The whole listing, exactly as given: write it out, leaving out each image.

▶ Recorded data:
###

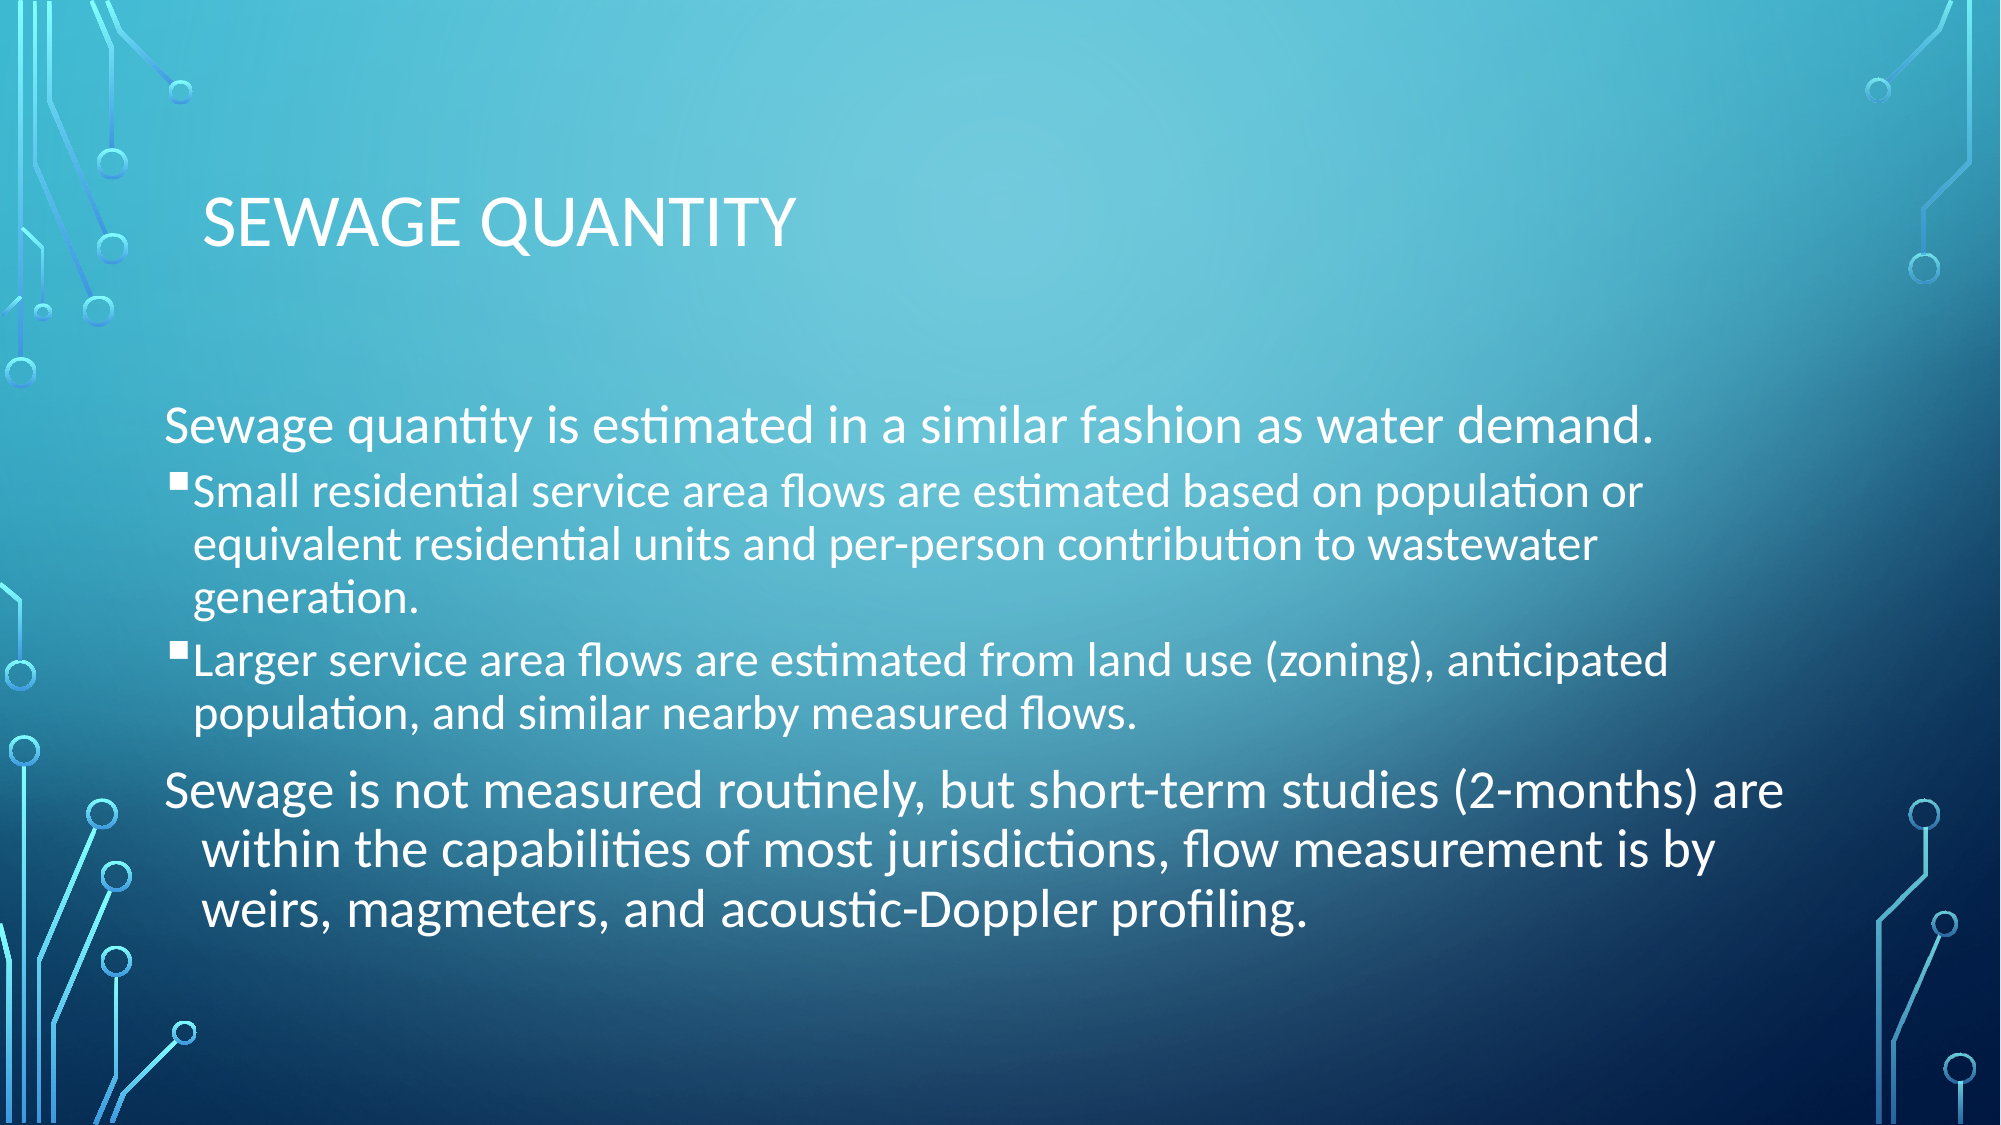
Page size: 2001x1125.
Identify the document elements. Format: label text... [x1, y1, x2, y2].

title Sewage Quantity [187, 101, 1813, 344]
list Sewage quantity is estimated in a similar fashion as water demand. Small residential service area flows are estimated based on population or equivalent residential units and per-person contribution to wastewater generation. Larger service area flows are estimated from land use (zoning), anticipated population, and similar nearby measured flows. Sewage is not measured routinely, but short-term studies (2-months) are within the capabilities of most jurisdictions, flow measurement is by weirs, magmeters, and acoustic-Doppler profiling. [149, 388, 1850, 950]
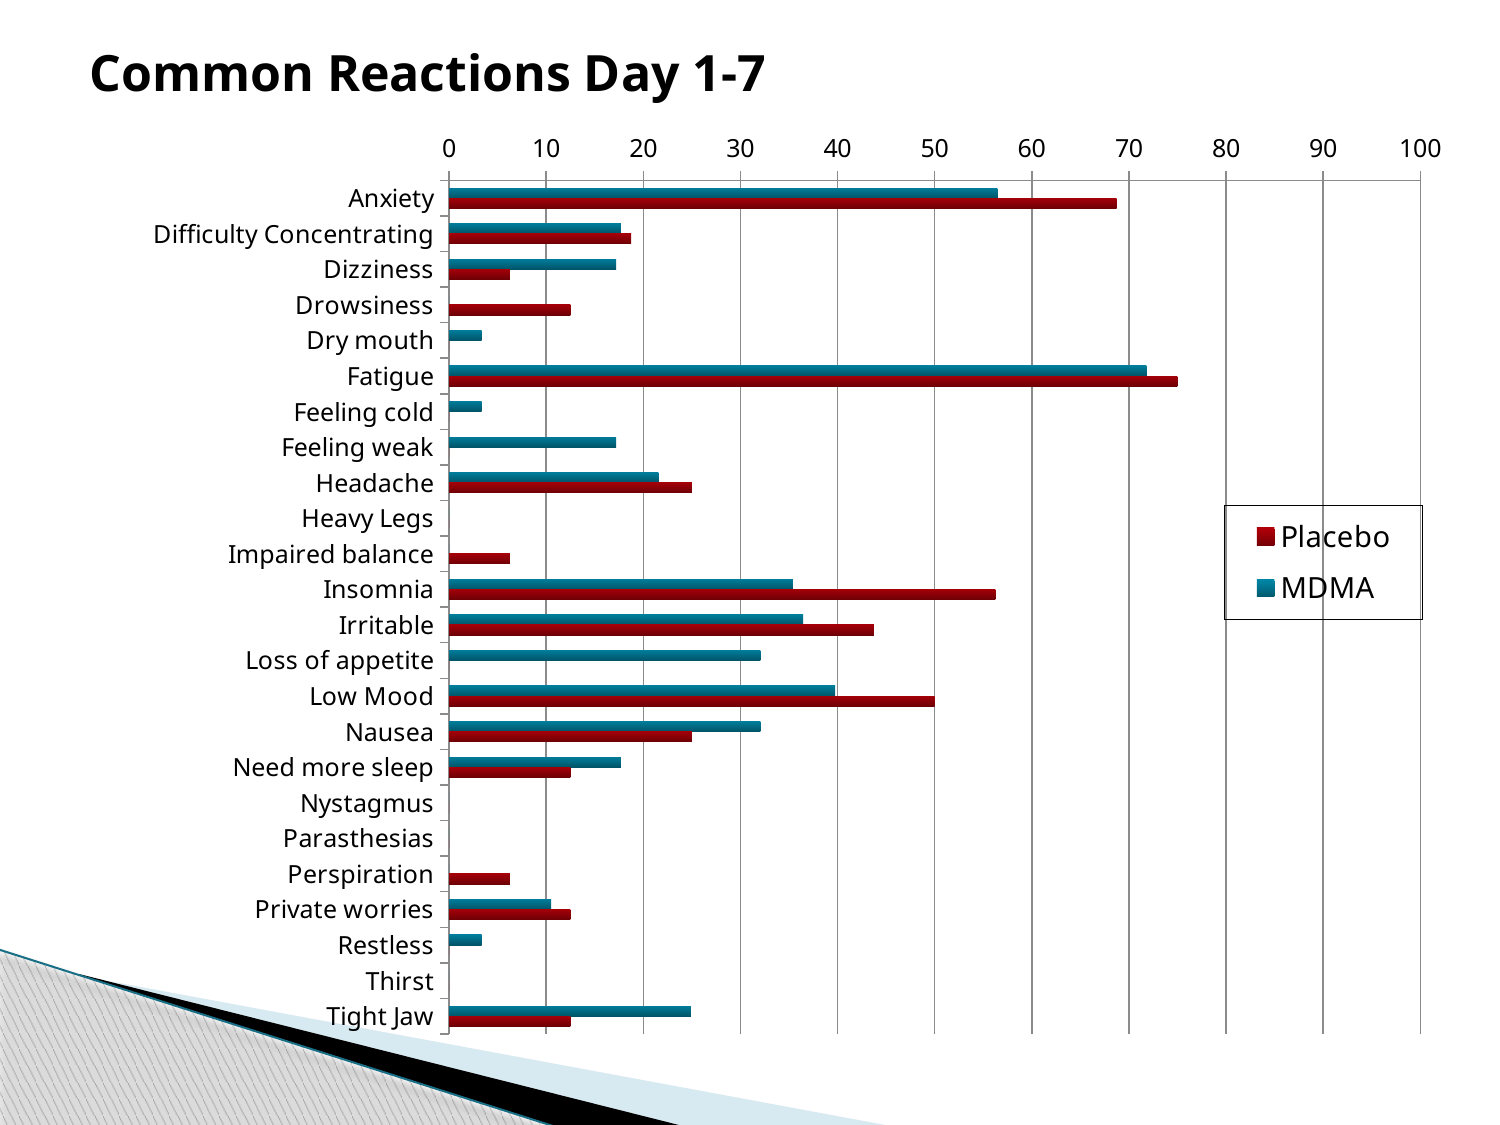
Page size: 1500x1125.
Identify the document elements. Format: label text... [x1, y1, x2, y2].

title Common Reactions Day 1-7 [75, 27, 1425, 83]
chart [45, 83, 1455, 1042]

###

▶ Your response:
Page size: 2001x1125.
Identify the document elements. Format: label text... [x1, y1, x2, y2].

title Sewage Quantity [187, 101, 1813, 344]
list Sewage quantity is estimated in a similar fashion as water demand. Small residential service area flows are estimated based on population or equivalent residential units and per-person contribution to wastewater generation. Larger service area flows are estimated from land use (zoning), anticipated population, and similar nearby measured flows. Sewage is not measured routinely, but short-term studies (2-months) are within the capabilities of most jurisdictions, flow measurement is by weirs, magmeters, and acoustic-Doppler profiling. [149, 388, 1850, 950]
Page size: 1500x1125.
Identify the document elements. Format: label text... [x1, y1, x2, y2].

title Common Reactions Day 1-7 [75, 27, 1425, 83]
chart [45, 83, 1455, 1042]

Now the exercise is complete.